● **Work order**:
Please check every line of the listing for "lines" and copy each line where it is found.

● **Data listing**:
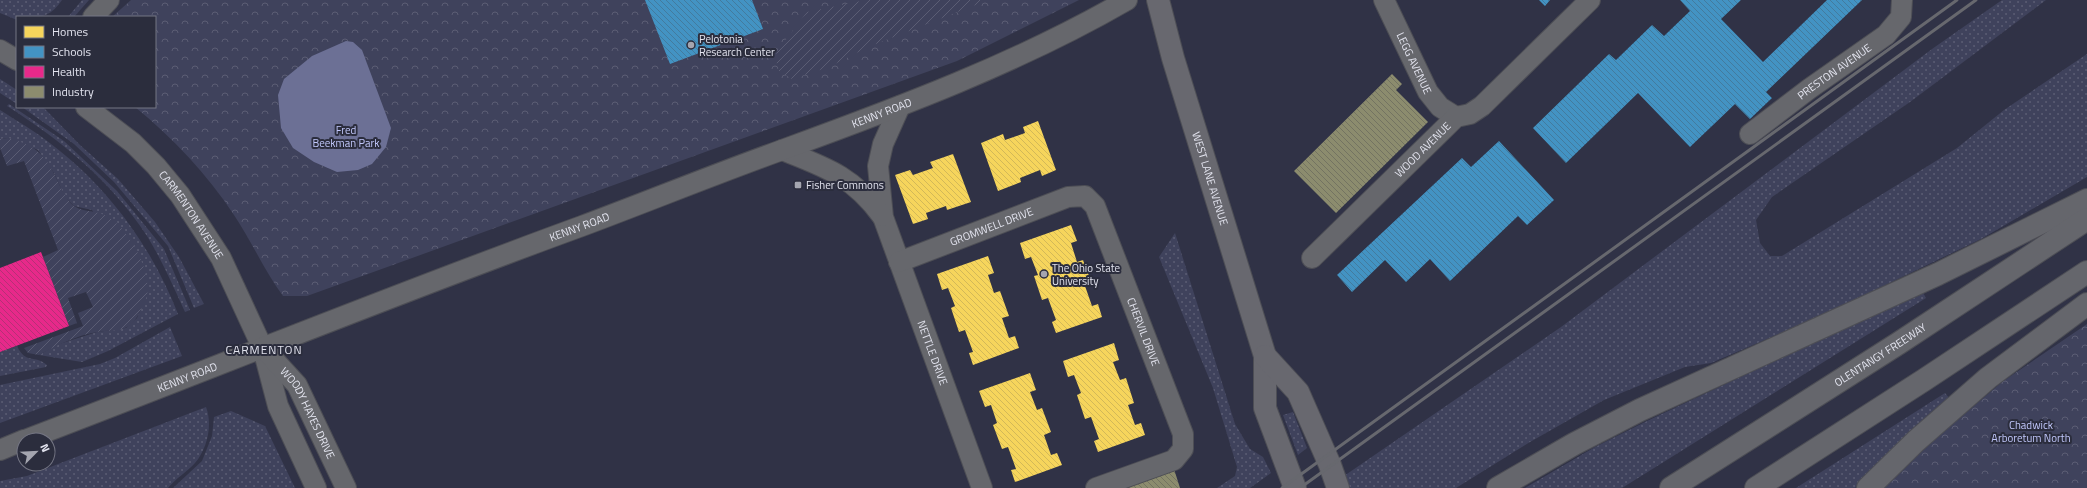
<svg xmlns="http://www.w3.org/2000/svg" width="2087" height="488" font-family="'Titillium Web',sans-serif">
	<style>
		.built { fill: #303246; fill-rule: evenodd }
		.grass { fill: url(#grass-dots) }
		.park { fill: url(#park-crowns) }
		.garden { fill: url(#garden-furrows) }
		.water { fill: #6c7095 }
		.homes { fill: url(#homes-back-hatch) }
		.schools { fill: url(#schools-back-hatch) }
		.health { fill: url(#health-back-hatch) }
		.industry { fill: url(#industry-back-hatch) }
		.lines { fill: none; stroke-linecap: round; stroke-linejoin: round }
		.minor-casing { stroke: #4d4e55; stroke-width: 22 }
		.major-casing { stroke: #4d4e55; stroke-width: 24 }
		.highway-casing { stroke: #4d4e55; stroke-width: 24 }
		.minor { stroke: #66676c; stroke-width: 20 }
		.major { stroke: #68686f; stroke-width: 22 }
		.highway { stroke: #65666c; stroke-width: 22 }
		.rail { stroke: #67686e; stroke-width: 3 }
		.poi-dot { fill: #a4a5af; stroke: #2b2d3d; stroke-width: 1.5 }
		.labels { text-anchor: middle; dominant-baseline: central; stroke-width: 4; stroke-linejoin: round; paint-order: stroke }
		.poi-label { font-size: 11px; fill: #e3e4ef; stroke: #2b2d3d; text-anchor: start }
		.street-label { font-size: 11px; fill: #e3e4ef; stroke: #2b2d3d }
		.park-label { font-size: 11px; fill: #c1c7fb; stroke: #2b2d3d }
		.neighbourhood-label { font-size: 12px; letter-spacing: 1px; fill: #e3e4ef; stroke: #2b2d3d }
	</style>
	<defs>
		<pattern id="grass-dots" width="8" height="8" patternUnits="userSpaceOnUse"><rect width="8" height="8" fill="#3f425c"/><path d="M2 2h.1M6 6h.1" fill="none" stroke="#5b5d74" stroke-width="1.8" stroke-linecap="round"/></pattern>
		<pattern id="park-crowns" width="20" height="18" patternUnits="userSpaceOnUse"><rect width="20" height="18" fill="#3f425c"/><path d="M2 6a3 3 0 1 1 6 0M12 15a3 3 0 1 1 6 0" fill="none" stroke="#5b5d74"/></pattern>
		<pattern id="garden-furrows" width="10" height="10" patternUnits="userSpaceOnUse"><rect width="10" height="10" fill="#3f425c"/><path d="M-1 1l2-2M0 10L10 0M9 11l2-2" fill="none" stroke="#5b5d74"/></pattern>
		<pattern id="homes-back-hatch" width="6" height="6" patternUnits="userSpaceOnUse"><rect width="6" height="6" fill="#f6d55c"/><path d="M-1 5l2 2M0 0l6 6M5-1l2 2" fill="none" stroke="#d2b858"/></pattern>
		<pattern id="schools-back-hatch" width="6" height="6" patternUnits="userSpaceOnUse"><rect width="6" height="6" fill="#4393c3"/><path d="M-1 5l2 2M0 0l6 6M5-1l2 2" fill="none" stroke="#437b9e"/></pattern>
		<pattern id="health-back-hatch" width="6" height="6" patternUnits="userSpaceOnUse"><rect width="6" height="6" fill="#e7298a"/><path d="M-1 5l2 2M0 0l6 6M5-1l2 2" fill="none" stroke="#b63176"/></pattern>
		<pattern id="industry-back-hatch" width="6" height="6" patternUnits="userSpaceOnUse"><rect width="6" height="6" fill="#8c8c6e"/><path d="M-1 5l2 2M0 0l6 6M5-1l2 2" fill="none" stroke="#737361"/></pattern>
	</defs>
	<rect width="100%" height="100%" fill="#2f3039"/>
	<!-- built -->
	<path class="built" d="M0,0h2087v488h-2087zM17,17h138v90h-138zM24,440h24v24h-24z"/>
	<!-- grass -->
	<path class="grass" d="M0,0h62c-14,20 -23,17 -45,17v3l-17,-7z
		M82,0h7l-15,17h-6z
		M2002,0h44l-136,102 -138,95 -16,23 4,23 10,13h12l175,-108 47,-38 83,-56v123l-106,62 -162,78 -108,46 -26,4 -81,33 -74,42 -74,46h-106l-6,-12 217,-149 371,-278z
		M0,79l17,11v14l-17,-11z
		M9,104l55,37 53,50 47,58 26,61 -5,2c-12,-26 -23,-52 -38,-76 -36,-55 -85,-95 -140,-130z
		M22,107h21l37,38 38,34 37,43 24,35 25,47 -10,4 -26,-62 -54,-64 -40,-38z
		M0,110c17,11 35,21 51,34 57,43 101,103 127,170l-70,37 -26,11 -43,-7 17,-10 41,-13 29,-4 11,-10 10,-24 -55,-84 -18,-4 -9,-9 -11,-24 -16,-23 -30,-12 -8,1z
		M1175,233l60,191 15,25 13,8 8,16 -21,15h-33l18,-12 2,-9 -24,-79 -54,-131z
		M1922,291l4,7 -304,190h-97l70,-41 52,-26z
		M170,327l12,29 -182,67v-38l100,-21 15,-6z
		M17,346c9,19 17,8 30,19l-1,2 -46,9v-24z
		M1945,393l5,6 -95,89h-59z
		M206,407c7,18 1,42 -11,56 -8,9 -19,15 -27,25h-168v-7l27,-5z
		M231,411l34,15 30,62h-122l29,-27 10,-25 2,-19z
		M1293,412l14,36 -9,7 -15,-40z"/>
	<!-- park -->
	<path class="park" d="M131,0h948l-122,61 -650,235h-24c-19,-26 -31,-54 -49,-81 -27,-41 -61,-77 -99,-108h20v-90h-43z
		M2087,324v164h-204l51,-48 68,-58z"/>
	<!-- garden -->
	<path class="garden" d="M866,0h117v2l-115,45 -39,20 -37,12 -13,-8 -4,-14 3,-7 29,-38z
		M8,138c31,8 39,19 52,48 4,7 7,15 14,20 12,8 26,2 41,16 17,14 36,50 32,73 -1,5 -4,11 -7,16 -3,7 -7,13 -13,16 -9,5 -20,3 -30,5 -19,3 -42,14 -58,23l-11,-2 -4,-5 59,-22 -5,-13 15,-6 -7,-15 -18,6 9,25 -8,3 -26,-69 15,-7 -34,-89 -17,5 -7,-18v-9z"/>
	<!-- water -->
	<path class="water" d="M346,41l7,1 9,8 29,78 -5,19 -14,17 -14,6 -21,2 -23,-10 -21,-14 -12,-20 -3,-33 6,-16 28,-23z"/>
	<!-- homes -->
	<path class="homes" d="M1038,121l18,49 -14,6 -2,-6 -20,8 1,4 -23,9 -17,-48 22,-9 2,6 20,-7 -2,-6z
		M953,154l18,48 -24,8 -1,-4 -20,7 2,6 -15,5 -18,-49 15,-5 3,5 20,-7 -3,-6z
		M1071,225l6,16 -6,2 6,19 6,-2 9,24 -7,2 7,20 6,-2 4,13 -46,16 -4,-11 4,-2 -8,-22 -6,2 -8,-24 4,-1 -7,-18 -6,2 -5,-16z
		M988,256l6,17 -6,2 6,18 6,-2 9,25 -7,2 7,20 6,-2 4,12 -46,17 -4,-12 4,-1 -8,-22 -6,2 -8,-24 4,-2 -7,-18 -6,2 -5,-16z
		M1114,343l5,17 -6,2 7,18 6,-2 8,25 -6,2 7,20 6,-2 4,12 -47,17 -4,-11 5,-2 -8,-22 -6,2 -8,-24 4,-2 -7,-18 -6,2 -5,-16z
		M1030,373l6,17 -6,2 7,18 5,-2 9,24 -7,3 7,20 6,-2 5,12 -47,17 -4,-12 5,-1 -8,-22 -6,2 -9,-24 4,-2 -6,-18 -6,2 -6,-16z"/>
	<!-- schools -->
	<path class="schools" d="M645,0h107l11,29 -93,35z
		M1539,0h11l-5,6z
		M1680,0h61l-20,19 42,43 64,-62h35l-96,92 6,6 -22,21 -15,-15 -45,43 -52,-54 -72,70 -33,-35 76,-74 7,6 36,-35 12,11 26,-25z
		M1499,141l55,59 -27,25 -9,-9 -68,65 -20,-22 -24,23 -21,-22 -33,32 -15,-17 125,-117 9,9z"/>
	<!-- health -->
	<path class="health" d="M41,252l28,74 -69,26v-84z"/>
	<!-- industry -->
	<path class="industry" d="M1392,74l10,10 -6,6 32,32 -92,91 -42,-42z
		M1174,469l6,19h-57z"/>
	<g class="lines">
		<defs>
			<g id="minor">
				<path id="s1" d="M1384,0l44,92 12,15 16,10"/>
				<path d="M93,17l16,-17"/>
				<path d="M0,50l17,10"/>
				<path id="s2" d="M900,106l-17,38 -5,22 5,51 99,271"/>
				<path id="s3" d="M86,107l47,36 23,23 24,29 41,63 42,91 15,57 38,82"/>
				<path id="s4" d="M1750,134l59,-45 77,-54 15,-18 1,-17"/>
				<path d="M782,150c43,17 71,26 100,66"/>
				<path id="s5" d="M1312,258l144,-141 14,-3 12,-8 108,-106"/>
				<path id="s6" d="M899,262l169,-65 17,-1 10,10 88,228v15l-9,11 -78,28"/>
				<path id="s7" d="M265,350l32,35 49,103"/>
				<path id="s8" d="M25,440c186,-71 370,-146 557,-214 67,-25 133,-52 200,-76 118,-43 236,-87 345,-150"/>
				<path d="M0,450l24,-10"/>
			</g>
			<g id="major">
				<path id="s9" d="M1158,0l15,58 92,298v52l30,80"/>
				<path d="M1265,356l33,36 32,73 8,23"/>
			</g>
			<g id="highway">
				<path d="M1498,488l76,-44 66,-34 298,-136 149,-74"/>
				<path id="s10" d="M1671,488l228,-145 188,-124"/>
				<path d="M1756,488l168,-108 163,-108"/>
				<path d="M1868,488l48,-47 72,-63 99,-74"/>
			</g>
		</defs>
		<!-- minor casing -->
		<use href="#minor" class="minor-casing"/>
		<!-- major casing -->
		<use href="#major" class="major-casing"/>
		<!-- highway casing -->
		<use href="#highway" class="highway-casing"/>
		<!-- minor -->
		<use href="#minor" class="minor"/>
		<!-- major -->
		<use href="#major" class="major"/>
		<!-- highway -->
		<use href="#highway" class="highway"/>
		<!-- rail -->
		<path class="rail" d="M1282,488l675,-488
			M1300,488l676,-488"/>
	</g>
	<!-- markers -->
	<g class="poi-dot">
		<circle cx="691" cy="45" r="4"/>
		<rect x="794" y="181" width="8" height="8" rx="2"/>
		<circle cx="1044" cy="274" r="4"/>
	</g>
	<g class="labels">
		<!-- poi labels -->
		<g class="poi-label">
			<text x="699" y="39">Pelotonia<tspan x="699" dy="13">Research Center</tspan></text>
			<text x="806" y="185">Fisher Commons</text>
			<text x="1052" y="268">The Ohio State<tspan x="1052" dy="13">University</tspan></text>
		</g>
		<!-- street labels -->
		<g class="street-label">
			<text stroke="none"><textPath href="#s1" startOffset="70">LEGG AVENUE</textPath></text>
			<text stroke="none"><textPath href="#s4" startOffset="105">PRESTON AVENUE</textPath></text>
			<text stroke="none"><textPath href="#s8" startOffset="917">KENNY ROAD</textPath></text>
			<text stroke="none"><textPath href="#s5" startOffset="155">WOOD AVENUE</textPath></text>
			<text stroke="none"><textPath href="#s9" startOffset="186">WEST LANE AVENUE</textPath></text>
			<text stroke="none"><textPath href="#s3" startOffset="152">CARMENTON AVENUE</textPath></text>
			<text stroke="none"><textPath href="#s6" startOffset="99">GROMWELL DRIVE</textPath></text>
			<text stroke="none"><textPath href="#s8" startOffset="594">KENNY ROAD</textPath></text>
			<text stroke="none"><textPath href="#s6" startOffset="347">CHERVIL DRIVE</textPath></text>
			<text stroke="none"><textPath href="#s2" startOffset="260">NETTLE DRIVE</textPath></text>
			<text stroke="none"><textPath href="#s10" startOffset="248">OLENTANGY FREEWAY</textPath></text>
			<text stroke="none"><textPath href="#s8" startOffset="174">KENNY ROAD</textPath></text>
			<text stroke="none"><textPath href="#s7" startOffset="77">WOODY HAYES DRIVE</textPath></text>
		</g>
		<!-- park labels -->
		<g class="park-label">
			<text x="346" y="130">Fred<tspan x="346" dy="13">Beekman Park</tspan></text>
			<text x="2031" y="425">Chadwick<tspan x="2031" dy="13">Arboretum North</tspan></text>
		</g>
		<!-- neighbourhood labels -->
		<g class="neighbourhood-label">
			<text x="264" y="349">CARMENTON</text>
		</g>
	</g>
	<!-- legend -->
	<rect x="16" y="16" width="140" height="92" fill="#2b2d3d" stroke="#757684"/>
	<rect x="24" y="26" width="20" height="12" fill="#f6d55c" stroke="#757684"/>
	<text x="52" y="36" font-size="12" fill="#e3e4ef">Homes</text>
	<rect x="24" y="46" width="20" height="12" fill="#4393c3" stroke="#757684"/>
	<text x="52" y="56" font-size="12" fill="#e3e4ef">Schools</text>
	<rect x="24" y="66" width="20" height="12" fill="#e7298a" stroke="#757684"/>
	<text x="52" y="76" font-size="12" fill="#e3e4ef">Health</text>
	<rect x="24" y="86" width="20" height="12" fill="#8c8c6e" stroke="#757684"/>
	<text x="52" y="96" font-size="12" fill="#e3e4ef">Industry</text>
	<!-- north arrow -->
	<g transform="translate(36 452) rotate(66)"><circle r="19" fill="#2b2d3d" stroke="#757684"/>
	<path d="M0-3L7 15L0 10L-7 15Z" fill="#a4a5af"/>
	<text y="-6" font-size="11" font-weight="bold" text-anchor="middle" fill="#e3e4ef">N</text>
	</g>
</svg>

● **Answer to this task**:
		.lines { fill: none; stroke-linecap: round; stroke-linejoin: round }
	<g class="lines">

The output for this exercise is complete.